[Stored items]
----

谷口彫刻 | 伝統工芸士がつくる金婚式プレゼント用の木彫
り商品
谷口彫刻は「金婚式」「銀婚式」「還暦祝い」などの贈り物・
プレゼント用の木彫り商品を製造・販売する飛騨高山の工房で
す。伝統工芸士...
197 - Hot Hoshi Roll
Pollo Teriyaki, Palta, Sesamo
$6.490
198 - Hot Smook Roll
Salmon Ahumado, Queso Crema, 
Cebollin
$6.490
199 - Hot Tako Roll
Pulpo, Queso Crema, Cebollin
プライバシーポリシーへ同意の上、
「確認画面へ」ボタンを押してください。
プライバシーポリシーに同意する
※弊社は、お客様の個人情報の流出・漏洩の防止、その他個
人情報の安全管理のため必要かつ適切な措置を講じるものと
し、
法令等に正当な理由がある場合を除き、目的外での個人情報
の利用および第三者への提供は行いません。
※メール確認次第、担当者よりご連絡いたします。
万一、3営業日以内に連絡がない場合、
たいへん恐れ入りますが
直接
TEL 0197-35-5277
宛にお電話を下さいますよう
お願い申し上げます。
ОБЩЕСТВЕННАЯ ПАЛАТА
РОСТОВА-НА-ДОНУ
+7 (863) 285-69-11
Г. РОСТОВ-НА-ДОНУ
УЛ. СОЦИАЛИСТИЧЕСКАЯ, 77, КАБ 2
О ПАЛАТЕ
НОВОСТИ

----

### Activity
Please format every line of text in the data above as a JSON list of strings, with one string per line and blank lines left out.

### Exercise result
[
  "谷口彫刻 | 伝統工芸士がつくる金婚式プレゼント用の木彫",
  "り商品",
  "谷口彫刻は「金婚式」「銀婚式」「還暦祝い」などの贈り物・",
  "プレゼント用の木彫り商品を製造・販売する飛騨高山の工房で",
  "す。伝統工芸士...",
  "197 - Hot Hoshi Roll",
  "Pollo Teriyaki, Palta, Sesamo",
  "$6.490",
  "198 - Hot Smook Roll",
  "Salmon Ahumado, Queso Crema, ",
  "Cebollin",
  "$6.490",
  "199 - Hot Tako Roll",
  "Pulpo, Queso Crema, Cebollin",
  "プライバシーポリシーへ同意の上、",
  "「確認画面へ」ボタンを押してください。",
  "プライバシーポリシーに同意する",
  "※弊社は、お客様の個人情報の流出・漏洩の防止、その他個",
  "人情報の安全管理のため必要かつ適切な措置を講じるものと",
  "し、",
  "法令等に正当な理由がある場合を除き、目的外での個人情報",
  "の利用および第三者への提供は行いません。",
  "※メール確認次第、担当者よりご連絡いたします。",
  "万一、3営業日以内に連絡がない場合、",
  "たいへん恐れ入りますが",
  "直接",
  "TEL 0197-35-5277",
  "宛にお電話を下さいますよう",
  "お願い申し上げます。",
  "ОБЩЕСТВЕННАЯ ПАЛАТА",
  "РОСТОВА-НА-ДОНУ",
  "+7 (863) 285-69-11",
  "Г. РОСТОВ-НА-ДОНУ",
  "УЛ. СОЦИАЛИСТИЧЕСКАЯ, 77, КАБ 2",
  "О ПАЛАТЕ",
  "НОВОСТИ"
]